Le jeune homme protecteur du 16 janvier est remplacé par une dame d’expérience. J’en profite pour poser des questions. Par exemple les noms des oncologues, curieuse de connaître celui qui s’occupera de ma chimiothérapie. Le trop court trajet ne lui donne que le temps de se présenter et de m’assurer que c’est elle qui va prendre soin de moi pendant l’intervention. 

La salle d’opération est plus petite que la première fois. Trois infirmières se préparent, prennent connaissance de mon dossier. On marque mon bras gauche d’un x. Une précaution pour éviter de se tromper de côté. Moment de doute : je veux que l’on me confirme le nom de mon chirurgien. Cette fois, il ne viendra pas me saluer avant et me dire les mots rassurants : « tout va bien aller ». Je n’ai que le temps de voir le bleu des yeux de mon anesthésiste, Édith Massé. 

- J’aime ce prénom, lui dis-je. Il est rare et il m’est précieux.
- C’est vrai qu’il est rare, réplique Denise. C’est comme des Denise, c’est un prénom qu’on ne retrouve plus chez les nouveaux bébés.

J’ai à peine le temps de sentir qu’on installe mon soluté, d’entendre qu’on va me faire une injection et puis qu'on me mettra un masque pour l’anesthésie… que je refais surface le temps d’exprimer la douleur ressentie. Rien n’est précis, je sens une présence, puis me réveille dans un autre environnement. Des impressions se succèdent, se confondent, surgissent, disparaissent. Je m’agrippe à ce début de conscience retrouvée. Je tiens à m’éveiller, à sortir de ce brouillard. Objectif ultime : rentrer chez moi. Plus de sept heures de sont écoulées depuis mon arrivée au sixième étage de l’hôpital de Chicoutimi.

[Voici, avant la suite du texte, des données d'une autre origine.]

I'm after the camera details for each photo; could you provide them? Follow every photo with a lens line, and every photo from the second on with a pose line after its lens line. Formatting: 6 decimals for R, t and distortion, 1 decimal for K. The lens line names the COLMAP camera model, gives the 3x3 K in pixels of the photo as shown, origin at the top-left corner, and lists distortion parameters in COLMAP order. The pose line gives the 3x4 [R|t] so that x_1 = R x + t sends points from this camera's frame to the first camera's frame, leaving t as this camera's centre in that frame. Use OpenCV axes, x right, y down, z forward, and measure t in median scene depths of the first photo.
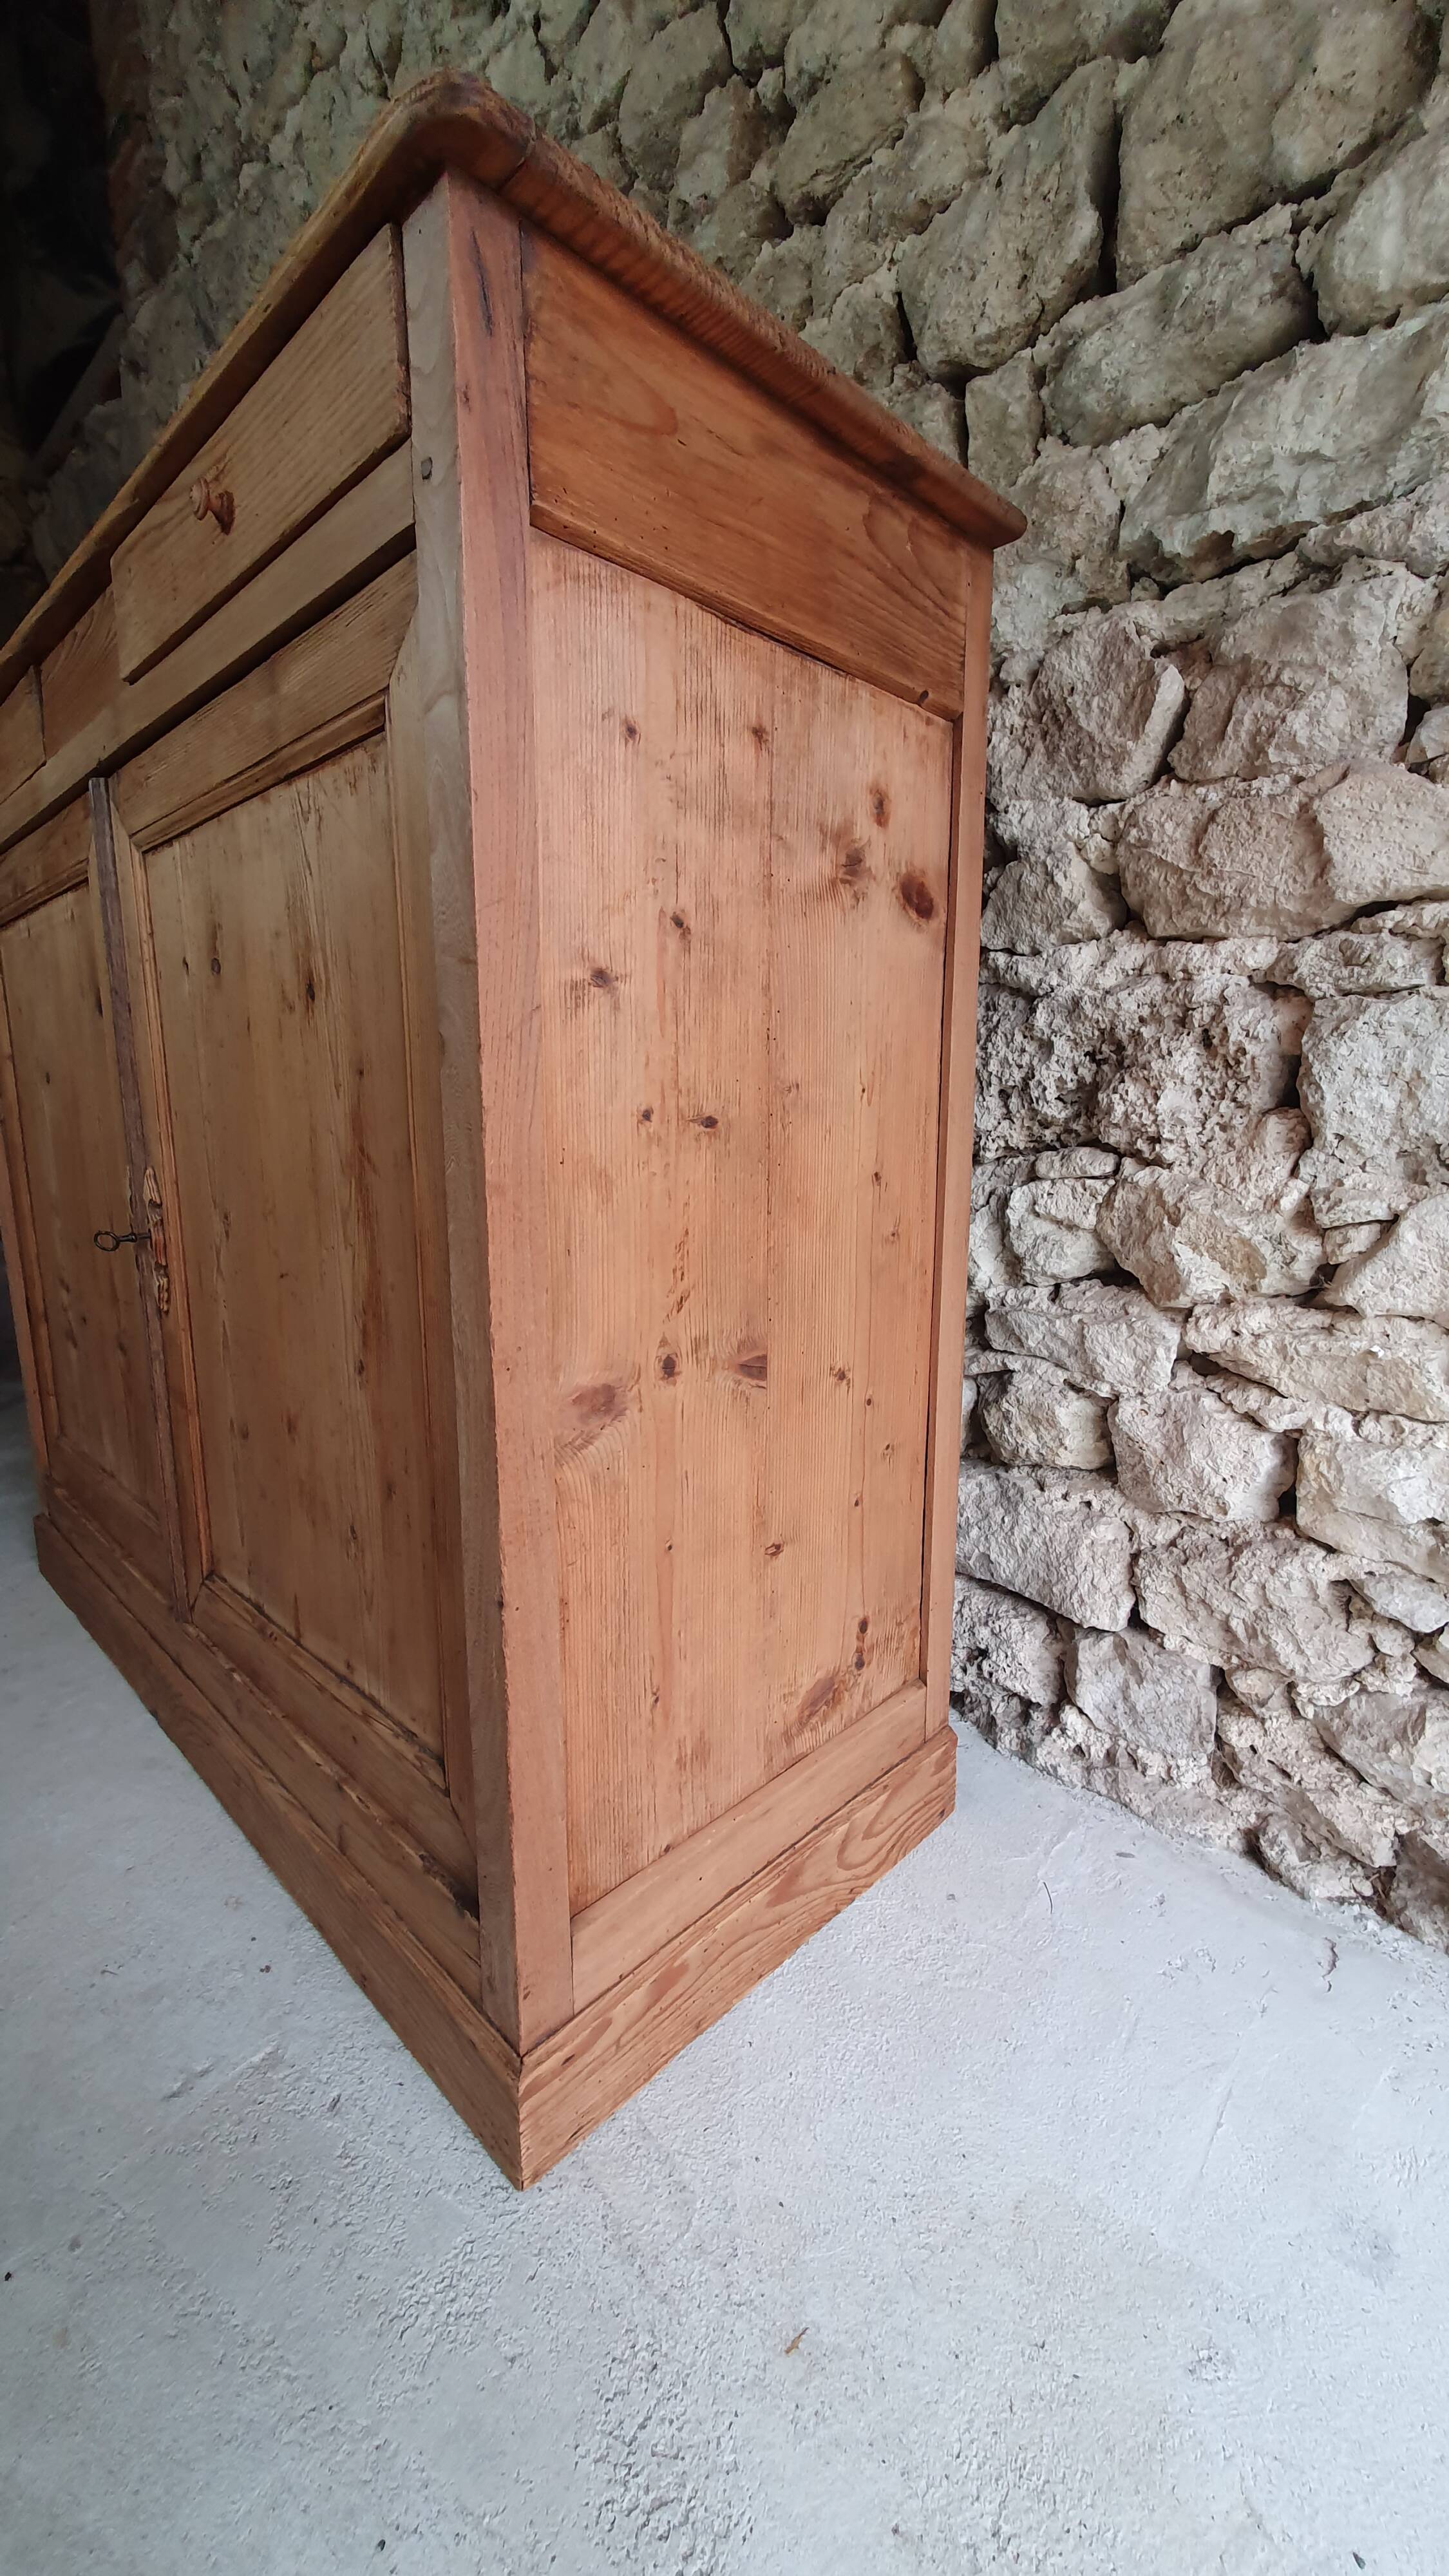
lens RADIAL K [[1023.3, 0, 724.5], [0, 1023.3, 1288.0], [0, 0, 1]] dist [0.011815, 0.000088]
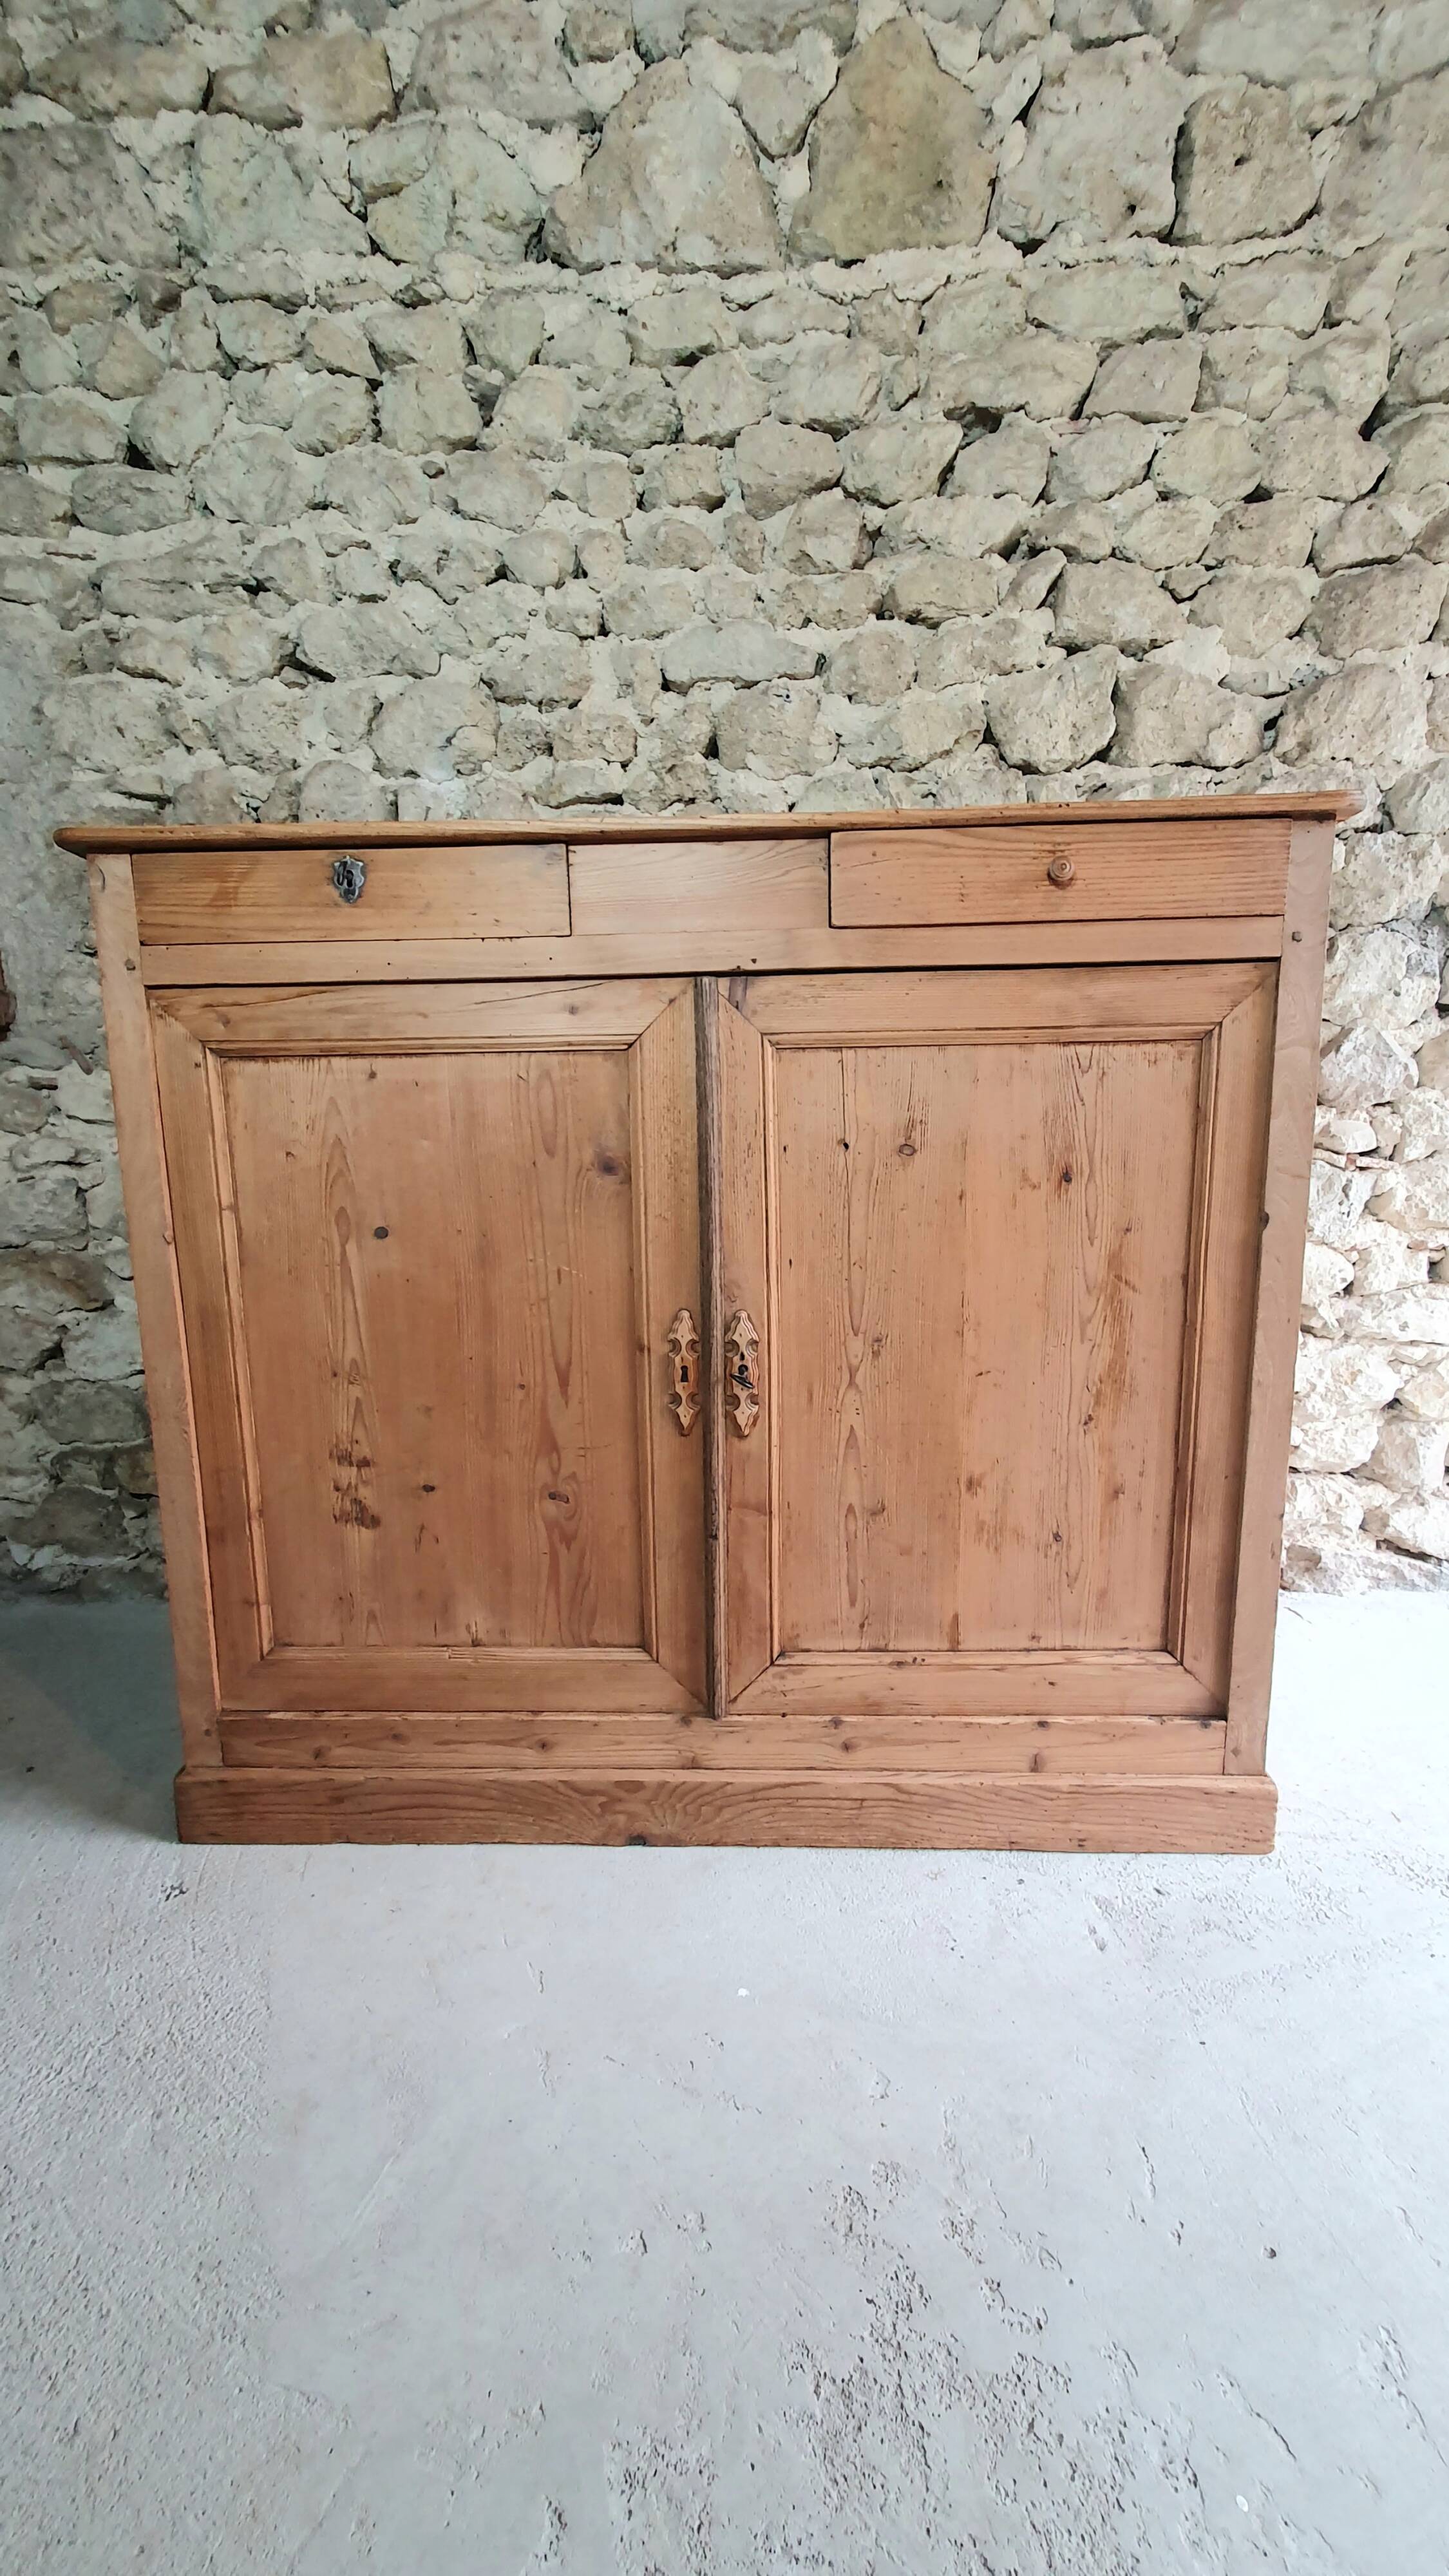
lens RADIAL K [[1071.0, 0, 712.6], [0, 1071.0, 1296.1], [0, 0, 1]] dist [0.001408, 0.000238]
pose [[0.733125, -0.119348, 0.669540, -1.516884], [0.131655, 0.990764, 0.032450, -0.185012], [-0.667229, 0.064358, 0.742067, 0.130821]]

Habillement, chaise roulante, voiture, halte pharmacie et, oh! réconfort, maison.

Surlendemain

Je flotte agréablement dans cet environnement chaleureux. Je suis orgueilleuse de me sentir à ce point en forme, jusqu’à ce que je découvre que cet état de bien-être et sans douleur n’est pas étranger au fait que la dose du médicament prescrit est cinq fois plus forte que ce que j’avais eu à la première intervention. À l’humilité retrouvée se joint un élan de gratitude envers mon chirurgien qui me soustrait ainsi au difficile lendemain de l’opération précédente.

J’apprivoise l’idée que ne rien faire aujourd’hui est ce que je peux faire de mieux.

Demain, il sera encore temps de m'interroger sur ce curieux clapotis qui se manifeste dès qu'un mouvement fait bouger mon sein gauche.